Sur la base d'une telle assurance, elle entreprit une politique de réforme et d'ouverture pour absorber ce que l'humanité a produit de meilleur pour le développement social. C'est une offre que l'Occident ne va pas tarder à saisir en y percevant deux opportunités : d'une part un vaste terrain pour l'extension de ses entreprises et l'écoulement de ses marchandises et, d'autre part une invite inespérée pour pénétrer la société chinoise afin d'y déverser sa décadence capitaliste. Mais la Chine en était consciente et préparée dans une large mesure. Le perspicace Deng Xiaoping disait même "qu'en ouvrant les fenêtres on obtient de l'oxygène mais en même temps les mouches entrent". Donc avec prudence la Chine a accueilli les multinationales étrangères dans des zones spéciales sur ses côtes notamment à Shenzhen.
Devant les offres alléchantes de la Chine, l'Occident a grandement procédé à un transfert de technologies tout en manœuvrant à l'introduction de la perspective libérale. Bien sûr les injonctions de l'Ouest ont toujours été repoussées par la Chine occasionnant des frictions incessantes entre les deux parties. Comprendre ces moments permet de bien saisir la nature des évènements de 1989 à la place Tiananmen qui sont un point culminant dans le bras de fer entre la Chine et l'Occident.
A part quelques sorties maladroites de diplomates américains, l'Occident a plutôt usé d'intermédiaires pour, du haut des montagnes, assister au combat entre le dragon et les agneaux du sacrifice. A la fin de l'épisode, un journal français a titré que "la place Tiananmen est à jamais nettoyée". Alors que les Occidentaux évoluent avec des programmes à court terme, la Chine opère de manière stratégique. Et dans cette dynamique, la République Populaire suit une trajectoire balisée par ce que les chinois appellent leurs quatre points cardinaux : l'idéologie du socialisme scientifique, la direction du Parti du Prolétariat, le système d'État socialiste, la démocratie populaire ; le tout présenté de façon imagée pour illustrer leur méthode : "Le bon chat est celui qui attrape les souris" ou "il faut traverser la rivière en sentant les pierres " ou alors, pour ne pas confondre vitesse et précipitation, "même si l'âne est lent, les accidents seront rares ". C'est toute une gamme de thèses pour inciter à "la recherche de la vérité dans les faits".
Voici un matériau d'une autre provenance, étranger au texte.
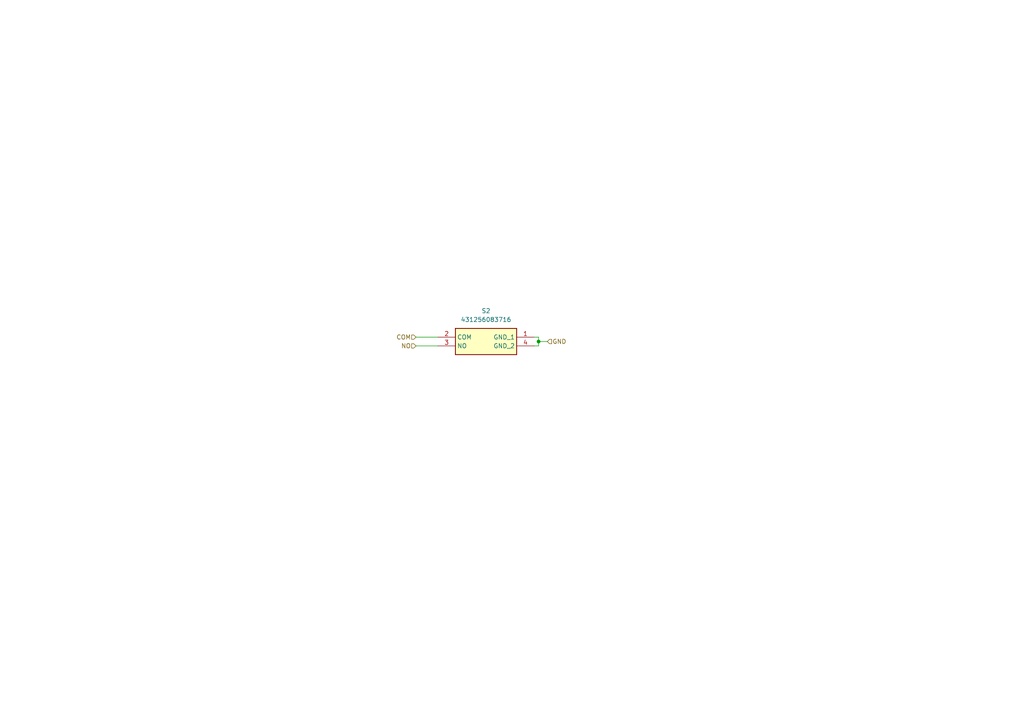
<source format=kicad_sch>
(kicad_sch
	(version 20250114)
	(generator "eeschema")
	(generator_version "9.0")
	(uuid "92f21bc0-41c4-4a2f-a318-6f7d26ed4ccc")
	(paper "A4")
	
	(junction
		(at 156.21 99.06)
		(diameter 0)
		(color 0 0 0 0)
		(uuid "0828e947-e419-4219-99e1-e020f0e65193")
	)
	(wire
		(pts
			(xy 156.21 100.33) (xy 156.21 99.06)
		)
		(stroke
			(width 0)
			(type default)
		)
		(uuid "0087d4d2-f28f-4776-901d-85ec6a55459d")
	)
	(wire
		(pts
			(xy 120.65 97.79) (xy 127 97.79)
		)
		(stroke
			(width 0)
			(type default)
		)
		(uuid "1bd0cebd-ff96-4341-80f7-b68c38152974")
	)
	(wire
		(pts
			(xy 154.94 100.33) (xy 156.21 100.33)
		)
		(stroke
			(width 0)
			(type default)
		)
		(uuid "692e924d-d894-4c73-90c9-d8db6d9ab4da")
	)
	(wire
		(pts
			(xy 156.21 97.79) (xy 156.21 99.06)
		)
		(stroke
			(width 0)
			(type default)
		)
		(uuid "73e41669-fb30-4cd4-92de-8ee052ef9345")
	)
	(wire
		(pts
			(xy 154.94 97.79) (xy 156.21 97.79)
		)
		(stroke
			(width 0)
			(type default)
		)
		(uuid "7adceaac-f951-4c87-858e-54ad846588a8")
	)
	(wire
		(pts
			(xy 120.65 100.33) (xy 127 100.33)
		)
		(stroke
			(width 0)
			(type default)
		)
		(uuid "b7239cc7-32ad-4f5d-aca7-982110b500c7")
	)
	(wire
		(pts
			(xy 158.75 99.06) (xy 156.21 99.06)
		)
		(stroke
			(width 0)
			(type default)
		)
		(uuid "ed58caec-98c1-40ca-b49a-783fa8c412b3")
	)
	(hierarchical_label "GND"
		(shape input)
		(at 158.75 99.06 0)
		(effects
			(font
				(size 1.27 1.27)
			)
			(justify left)
		)
		(uuid "38aca447-cf41-4ab6-8551-72f600aa28c6")
	)
	(hierarchical_label "NO"
		(shape input)
		(at 120.65 100.33 180)
		(effects
			(font
				(size 1.27 1.27)
			)
			(justify right)
		)
		(uuid "7899540d-6ec5-485b-9ce1-842b2a153056")
	)
	(hierarchical_label "COM"
		(shape input)
		(at 120.65 97.79 180)
		(effects
			(font
				(size 1.27 1.27)
			)
			(justify right)
		)
		(uuid "c80a82f9-4fc2-4cd3-9b78-a9151f83ddcd")
	)
	(symbol
		(lib_id "symbols:431256083716")
		(at 127 97.79 0)
		(unit 1)
		(exclude_from_sim no)
		(in_bom yes)
		(on_board yes)
		(dnp no)
		(fields_autoplaced yes)
		(uuid "c81bb001-6a96-4704-8f10-611b4108b08a")
		(property "Reference" "S2"
			(at 140.97 90.17 0)
			(effects
				(font
					(size 1.27 1.27)
				)
			)
		)
		(property "Value" "431256083716"
			(at 140.97 92.71 0)
			(effects
				(font
					(size 1.27 1.27)
				)
			)
		)
		(property "Footprint" "431256083716"
			(at 151.13 192.71 0)
			(effects
				(font
					(size 1.27 1.27)
				)
				(justify left top)
				(hide yes)
			)
		)
		(property "Datasheet" "https://www.we-online.com/catalog/datasheet/431256083716.pdf"
			(at 151.13 292.71 0)
			(effects
				(font
					(size 1.27 1.27)
				)
				(justify left top)
				(hide yes)
			)
		)
		(property "Description" "WS-TATU Tact Switch 6*6mm right angle Tact switch,THT, height 8.35mm, black actuator, 160gf, Bulk"
			(at 127 97.79 0)
			(effects
				(font
					(size 1.27 1.27)
				)
				(hide yes)
			)
		)
		(property "Height" "8.35"
			(at 151.13 492.71 0)
			(effects
				(font
					(size 1.27 1.27)
				)
				(justify left top)
				(hide yes)
			)
		)
		(property "Mouser Part Number" "710-431256083716"
			(at 151.13 592.71 0)
			(effects
				(font
					(size 1.27 1.27)
				)
				(justify left top)
				(hide yes)
			)
		)
		(property "Mouser Price/Stock" "https://www.mouser.co.uk/ProductDetail/Wurth-Elektronik/431256083716?qs=wr8lucFkNMWLQqyN3RRiwA%3D%3D"
			(at 151.13 692.71 0)
			(effects
				(font
					(size 1.27 1.27)
				)
				(justify left top)
				(hide yes)
			)
		)
		(property "Manufacturer_Name" "Wurth Elektronik"
			(at 151.13 792.71 0)
			(effects
				(font
					(size 1.27 1.27)
				)
				(justify left top)
				(hide yes)
			)
		)
		(property "Manufacturer_Part_Number" "431256083716"
			(at 151.13 892.71 0)
			(effects
				(font
					(size 1.27 1.27)
				)
				(justify left top)
				(hide yes)
			)
		)
		(pin "2"
			(uuid "f6f5c7f6-82e9-41e1-aa64-1a394a781da7")
		)
		(pin "1"
			(uuid "91b4df9a-3a14-4b6b-86ef-7e233a6b7a01")
		)
		(pin "3"
			(uuid "f29b6414-0a3c-419f-81c9-be4dc0f84e29")
		)
		(pin "4"
			(uuid "37603478-e0d7-4196-bacd-82def931b821")
		)
		(instances
			(project "ruecklicht"
				(path "/d9fee8f2-a86d-4098-a09f-80e037052314/8f5105e1-dc63-457a-99c7-3c491c0ccd8f/cae253cc-0796-49a6-9448-e9507638da23"
					(reference "S2")
					(unit 1)
				)
			)
		)
	)
)

</source>
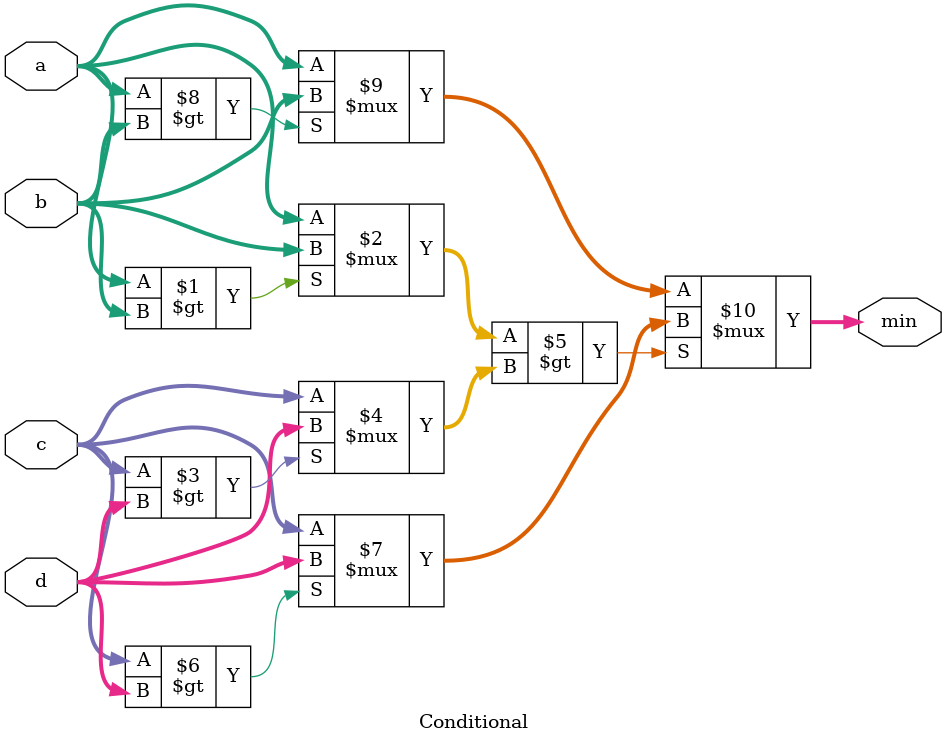
<source format=v>
module Conditional (
    input  [7:0] a, b, c, d,
    output [7:0] min
);
    // assign intermediate_result1 = compare? true: false;
    // wire [7:0] min1;
    // wire [7:0] min2;
    // assign min1 = (a>b)?b:a;
    // assign min2 = (c>d)?d:c;
    assign min = (((a>b)?b:a) > ((c>d)?d:c))?((c>d)?d:c):((a>b)?b:a);
endmodule

</source>
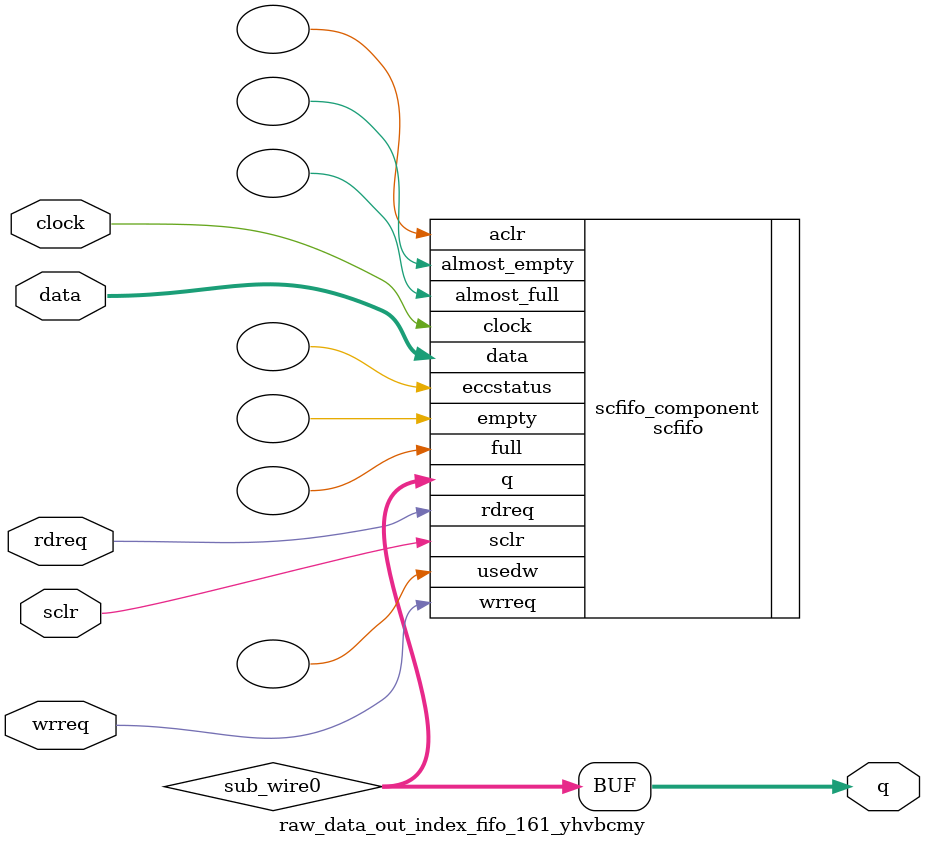
<source format=v>



`timescale 1 ps / 1 ps
// synopsys translate_on
module  raw_data_out_index_fifo_161_yhvbcmy  (
    clock,
    data,
    rdreq,
    sclr,
    wrreq,
    q);

    input    clock;
    input  [9:0]  data;
    input    rdreq;
    input    sclr;
    input    wrreq;
    output [9:0]  q;

    wire [9:0] sub_wire0;
    wire [9:0] q = sub_wire0[9:0];

    scfifo  scfifo_component (
                .clock (clock),
                .data (data),
                .rdreq (rdreq),
                .sclr (sclr),
                .wrreq (wrreq),
                .q (sub_wire0),
                .aclr (),
                .almost_empty (),
                .almost_full (),
                .eccstatus (),
                .empty (),
                .full (),
                .usedw ());
    defparam
        scfifo_component.add_ram_output_register  = "ON",
        scfifo_component.enable_ecc  = "FALSE",
        scfifo_component.intended_device_family  = "Arria 10",
        scfifo_component.lpm_numwords  = 4096,
        scfifo_component.lpm_showahead  = "OFF",
        scfifo_component.lpm_type  = "scfifo",
        scfifo_component.lpm_width  = 10,
        scfifo_component.lpm_widthu  = 12,
        scfifo_component.overflow_checking  = "ON",
        scfifo_component.underflow_checking  = "ON",
        scfifo_component.use_eab  = "ON";


endmodule



</source>
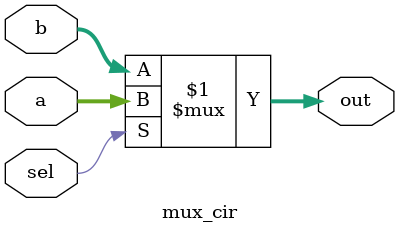
<source format=sv>
module mux_cir(
    sel,
    a,
    b,
    out
);

parameter N = 64;
input wire sel;

input wire [N - 1 : 0] a;
input wire [N - 1 : 0] b;

output wire [N - 1 : 0] out;

assign out = sel? a : b;

endmodule


</source>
La théorie de Deng Xiaoping a enrichi la pensée de Mao Zedong pour éclairer les jeunes héritiers dans l'œuvre grandiose qui les attendait. Ces derniers n'ont pas manqué de jouer leur partition. De Jiang Zemin qui définit le Parti comme représentant les trois éléments essentiels que sont le développement tendanciel des forces productives avancées, les orientations d'une culture avancée, les intérêts fondamentaux de l'écrasante majorité du peuple, à Hu Jintao pour une approche scientifique du développement.